I remember once seeing a crow hovering above a lump of fat on the ground. "Food!" it thought. But the lump turned out to be a rock, hard and incredible; the crow flew away in disgust. I too have had enough; I'm like that crow pecking at a rock; I'm finished with Gotama.

Buddha makes himself immune to Mara. No matter how much Mara tries to inveigle his way into his mind, Buddha remains calm and equanimous. He inhabits that free and selfless space that is outside of Mara's range. He is one "whom Mara cannot overcome, any more than the winds can overcome the Himalaya." Buddha compares someone who has "deprived Mara's eye of its opportunity" to a deer wandering at east in the remote depths of a forest, who "walks without fear, stands without fear, sits without fear, lies down without fear." For, having "blindfolded Mara," he becomes "invisible" to the devil. Mara, however, compares himself to a crab whose limbs have been ton off by children. He says to Buddha: "All those distortions, maneuvers, and contortions of mine have been cut off, broken, and smashed to bits by you."

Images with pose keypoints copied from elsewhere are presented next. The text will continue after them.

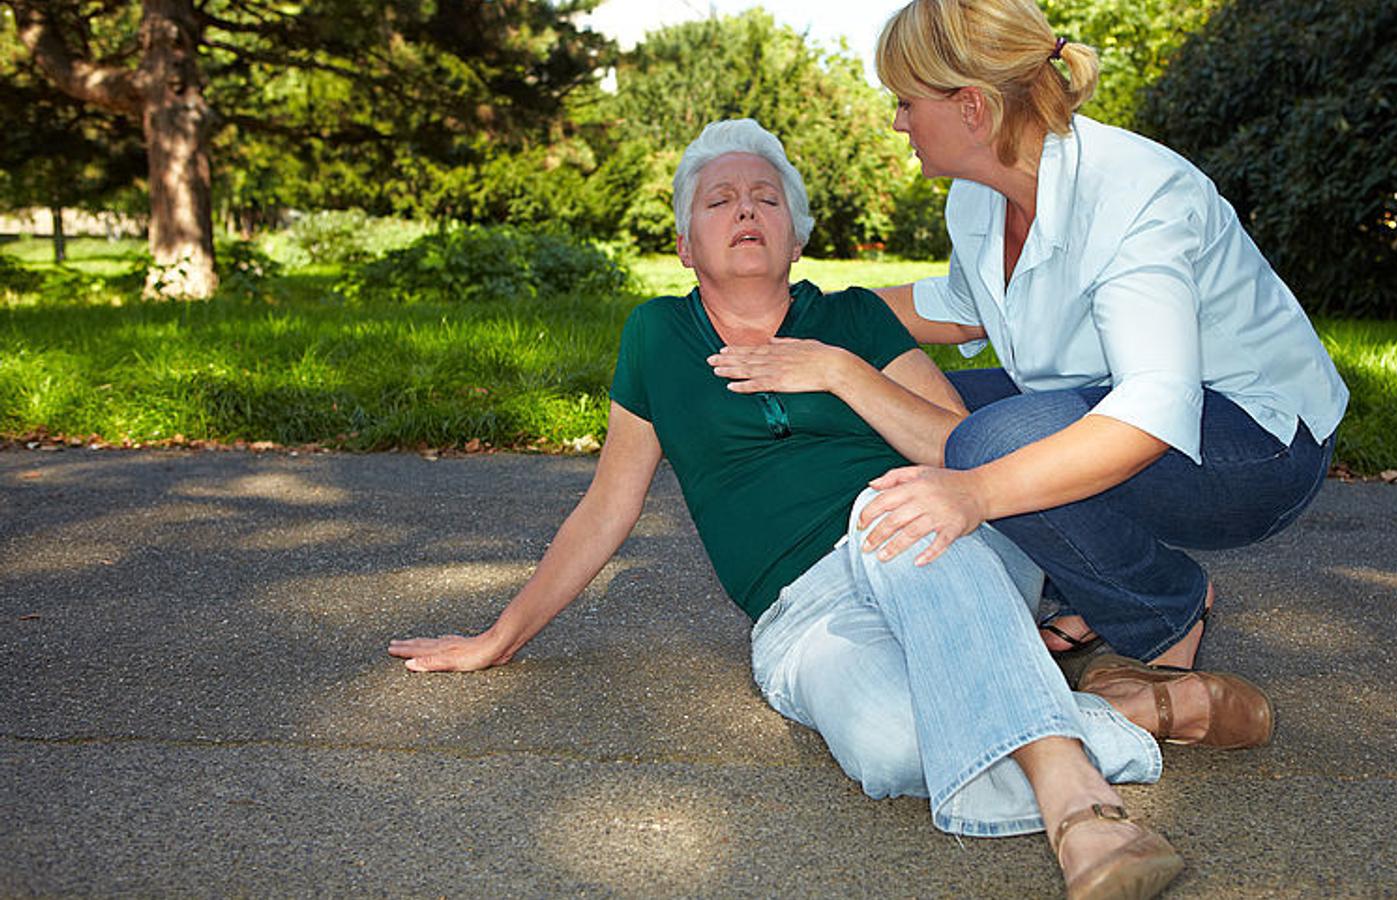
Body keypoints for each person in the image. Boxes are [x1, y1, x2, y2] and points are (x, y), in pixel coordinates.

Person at [389, 119, 1269, 899]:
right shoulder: (655, 336)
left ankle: (1083, 812)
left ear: (797, 233)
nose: (744, 211)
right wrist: (500, 636)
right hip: (798, 614)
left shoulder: (848, 318)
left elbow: (958, 451)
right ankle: (1134, 715)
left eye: (766, 198)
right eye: (720, 200)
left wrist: (840, 372)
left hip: (927, 536)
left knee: (891, 514)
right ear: (686, 243)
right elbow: (606, 509)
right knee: (890, 751)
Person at [855, 0, 1349, 678]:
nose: (898, 121)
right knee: (894, 407)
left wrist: (974, 492)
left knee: (986, 444)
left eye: (906, 101)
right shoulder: (977, 194)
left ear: (972, 106)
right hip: (1122, 402)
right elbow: (963, 309)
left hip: (1260, 443)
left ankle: (1163, 612)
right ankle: (1083, 587)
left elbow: (1152, 411)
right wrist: (806, 311)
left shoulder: (1134, 191)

Unless we are prepared to regard the devil as a ghostly apparition who sits down and has conversations with Buddha, we cannot but understand him as a metaphoric way of describing Buddha' own inner life. Although Buddha is said to have "conquered" the forces of Mara on achieving awakening, that did not prevent Mara from harassing him until shortly before his death fifty years later. Mara's tireless efforts to undermine Buddha by accusing him of insincerity, self-deception, idleness, arrogance, and aloofness are ways of describing the doubts within Buddha's mind.

Mara stands for those patterns of behavior that long for the security of clinging to something real and permanent rather than facing the question posed by being a transient and contingent creature. "It makes no difference what you grasp," said Buddha, "when someone grasps, Mara stands before him." Mara is that desperate longing for a self and a world that are comprehensible, manageable, and safe. Such clinging, however, turns into a kind of death. As its hold tightens, one feels as though life itself is being stifled and snuffed out. Mara is sometimes called Namuci, the drought demon of Vedic mythology, whose name means "one who withholds the water." The hold that Mara exerts blocks the flow of life just as Namuci's grip prevents the monsoon from unleashing its waters.

In response to Mara's provocation, Buddha says, "I know you, evil one. Do not think otherwise." The devil is conquered not by forcibly expelling him but by understanding his strategies and seeing through his charade of invincibility. Experiential insight into the nature of Mara is the key to freeing oneself from his grip. Buddha was able to overcome Mara by stabilizing his attention sufficiently in meditation to be able to see clearly and deeply into the nature of the demonic powers that assailed him. Once he understood exactly what he was up against, he could no longer be tricked by Mara's hypnotic and seductive gaze.